Comedian Hasan Minhaj confronts Kushner while honouring detained Saudi activist
Since 1999, Time Magazine has published an annual list of 100 people it recognizes as having changed the world the most. Those who make it to the list are honoured at a highly publicised gala dinner featuring actors, leaders, and celebrities.
Attending the dinner was US President Donald Trump’s chief advisor and son-in-law, Jared Kushner, who is known for his personal friendship with Saudi Crown Prince and strongman Mohammed bin Salman.
Hathloul was arrested in Saudi Arabia in May 2018 and subjected to solitary confinement and torture. She remains in prison and was recently put on trial with other women’s rights activists for contacting foreign media and human rights organisations.

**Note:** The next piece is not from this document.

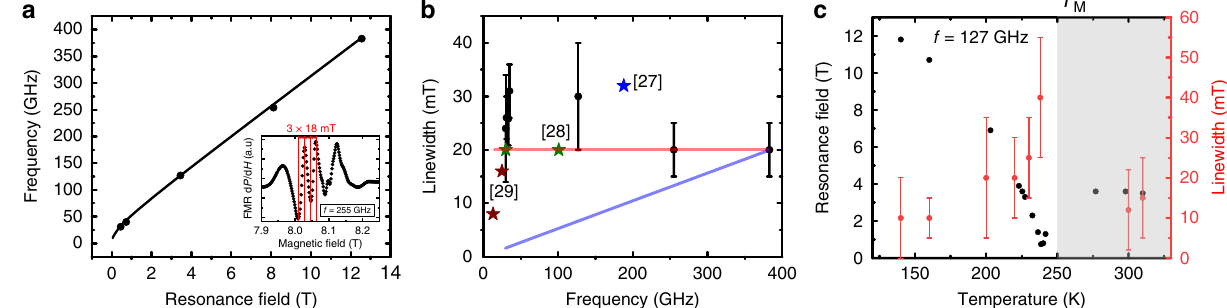
Fig. 3 Magnetic resonance and relaxation. a Resonance frequency as a function of magnetic fi eld for the low frequency mode of hematite at room temperature. Inset: resonance peak at 255 GHz for a 0.5 mm thick single crystal. b Linewidth as a function of frequency. The blue, brown and green points correspond to literature values from refs. 28 – 30 . Shadow red and blue lines correspond to theoretical calculations from two models from Fink et al. 31 with ( α = 10 − 6 ) and without ( α = 10 − 5 ) a dependence of AFM linewidth on the anisotropy. c Resonance fi eld and linewidth as a function of temperature for an excitation frequency of 127 GHz. Error bars correspond to peak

Amnesty International has condemned the charges as “bogus”.
Comedian Hasan Minhaj, also included in the Time100 list, used his speech at the gala event to thank Al-Hathloul for her efforts to lift the Saudi ban on women driving and called Kushner out for his close relationship with Mohammed bin Salman.

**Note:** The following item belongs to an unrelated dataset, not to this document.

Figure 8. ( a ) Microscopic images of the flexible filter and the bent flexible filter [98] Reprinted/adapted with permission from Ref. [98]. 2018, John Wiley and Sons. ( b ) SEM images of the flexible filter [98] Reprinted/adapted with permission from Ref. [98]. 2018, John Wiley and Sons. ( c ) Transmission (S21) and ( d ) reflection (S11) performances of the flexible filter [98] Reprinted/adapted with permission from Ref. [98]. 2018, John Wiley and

“I know there’s a lot of very powerful people here, and it would be crazy if there was a high ranking official in the White House that could WhatsApp MbS and say, ‘hey maybe you could help that person get out of prison because they don’t deserve it,'” Minhaj said to the audience.

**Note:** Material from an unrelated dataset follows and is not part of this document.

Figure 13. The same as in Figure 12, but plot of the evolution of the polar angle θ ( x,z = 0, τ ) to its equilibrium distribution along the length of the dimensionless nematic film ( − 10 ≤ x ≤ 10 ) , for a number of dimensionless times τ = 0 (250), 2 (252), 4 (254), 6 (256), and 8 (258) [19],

“But hey, that person would have to be in the room. It’s just a good comedy premise.”
Kushner has been accused by Democrats in the US House of Representative of using WhatsApp to contact foreign officials, which would constitute a breach of US records laws.
At the event, Kushner told a forum that he “doesn’t dispute” US intelligence findings that Mohammed bin Salman was likely behind the murder of Saudi journalist Jamal Khashoggi in Istanbul.
Also included in the Time 100 list were Egyptian footballer Mohammed Salah and the crown prince of the United Arab Emirates, Mohammed bin Zayed. The list features people who have changed the world, regardless of the consequences of their actions.
Despite the change in the Saudi kingdom’s driving laws, Hathloul and other womens’ rights activists remain behind bars. Saudi newspapers previously published photos of them on their front pages branded with the words “traitor”.